Task prompt →
Quote the lines below word for word, leaving out the pictures.

Source material →

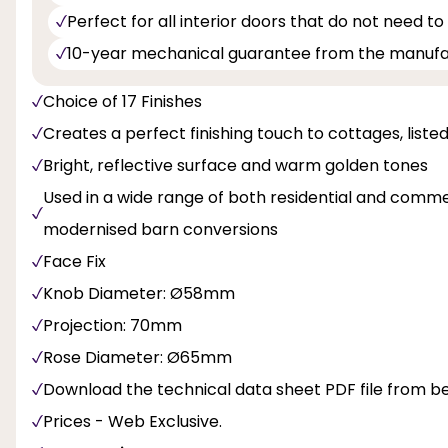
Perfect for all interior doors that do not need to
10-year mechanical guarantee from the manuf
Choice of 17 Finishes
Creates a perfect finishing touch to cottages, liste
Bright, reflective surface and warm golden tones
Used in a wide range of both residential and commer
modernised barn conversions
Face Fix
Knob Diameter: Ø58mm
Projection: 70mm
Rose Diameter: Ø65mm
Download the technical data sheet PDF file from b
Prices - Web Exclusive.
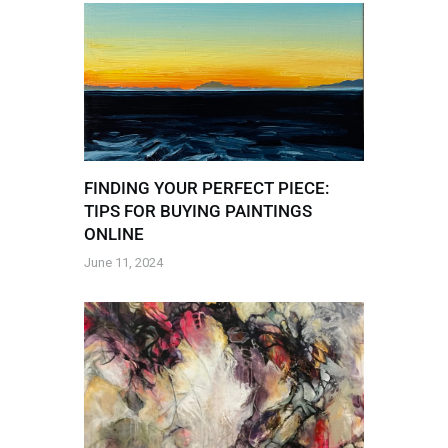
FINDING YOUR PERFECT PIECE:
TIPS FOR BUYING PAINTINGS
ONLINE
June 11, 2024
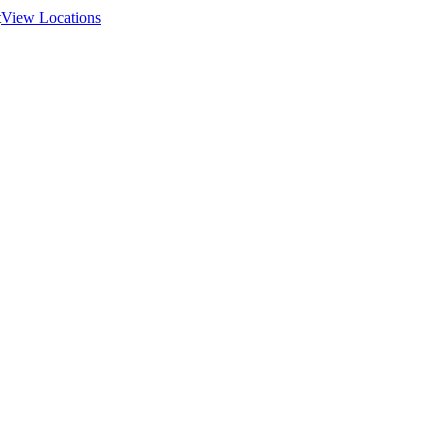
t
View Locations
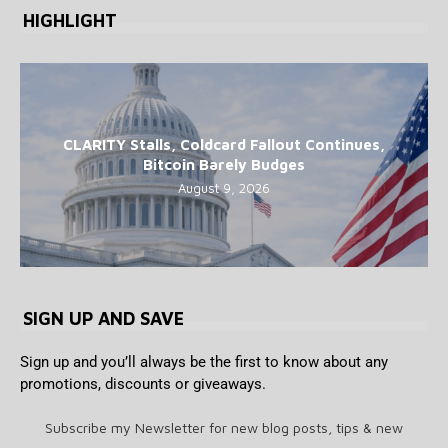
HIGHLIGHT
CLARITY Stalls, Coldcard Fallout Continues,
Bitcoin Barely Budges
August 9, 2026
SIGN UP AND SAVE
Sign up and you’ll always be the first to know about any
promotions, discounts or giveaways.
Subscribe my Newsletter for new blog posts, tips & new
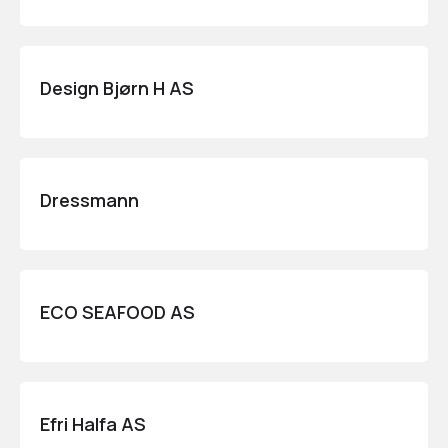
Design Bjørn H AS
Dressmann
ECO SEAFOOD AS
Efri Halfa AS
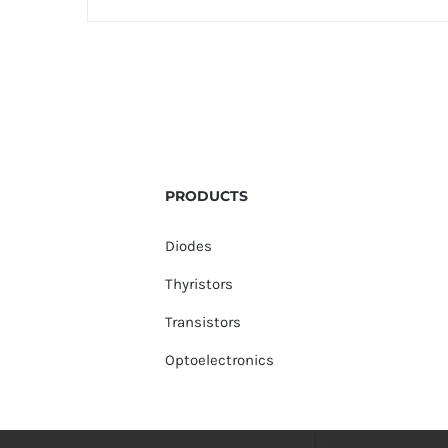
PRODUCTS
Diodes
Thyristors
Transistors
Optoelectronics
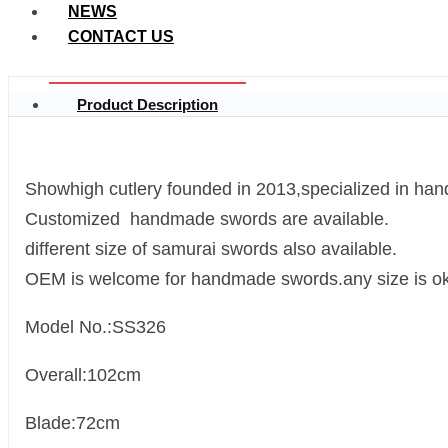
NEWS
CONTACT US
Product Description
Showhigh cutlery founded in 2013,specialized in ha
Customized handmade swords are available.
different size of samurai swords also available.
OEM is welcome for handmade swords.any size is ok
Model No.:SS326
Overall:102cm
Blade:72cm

Output of the exercise →
Perfect for all interior doors that do not need to
10-year mechanical guarantee from the manuf
Choice of 17 Finishes
Creates a perfect finishing touch to cottages, liste
Bright, reflective surface and warm golden tones
Used in a wide range of both residential and commer
modernised barn conversions
Face Fix
Knob Diameter: Ø58mm
Projection: 70mm
Rose Diameter: Ø65mm
Download the technical data sheet PDF file from b
Prices - Web Exclusive.
FINDING YOUR PERFECT PIECE:
TIPS FOR BUYING PAINTINGS
ONLINE
June 11, 2024
t
View Locations
HIGHLIGHT
CLARITY Stalls, Coldcard Fallout Continues,
Bitcoin Barely Budges
August 9, 2026
SIGN UP AND SAVE
Sign up and you’ll always be the first to know about any
promotions, discounts or giveaways.
Subscribe my Newsletter for new blog posts, tips & new
Design Bjørn H AS
Dressmann
ECO SEAFOOD AS
Efri Halfa AS
PRODUCTS
Diodes
Thyristors
Transistors
Optoelectronics
NEWS
CONTACT US
Product Description
Showhigh cutlery founded in 2013,specialized in ha
Customized handmade swords are available.
different size of samurai swords also available.
OEM is welcome for handmade swords.any size is ok
Model No.:SS326
Overall:102cm
Blade:72cm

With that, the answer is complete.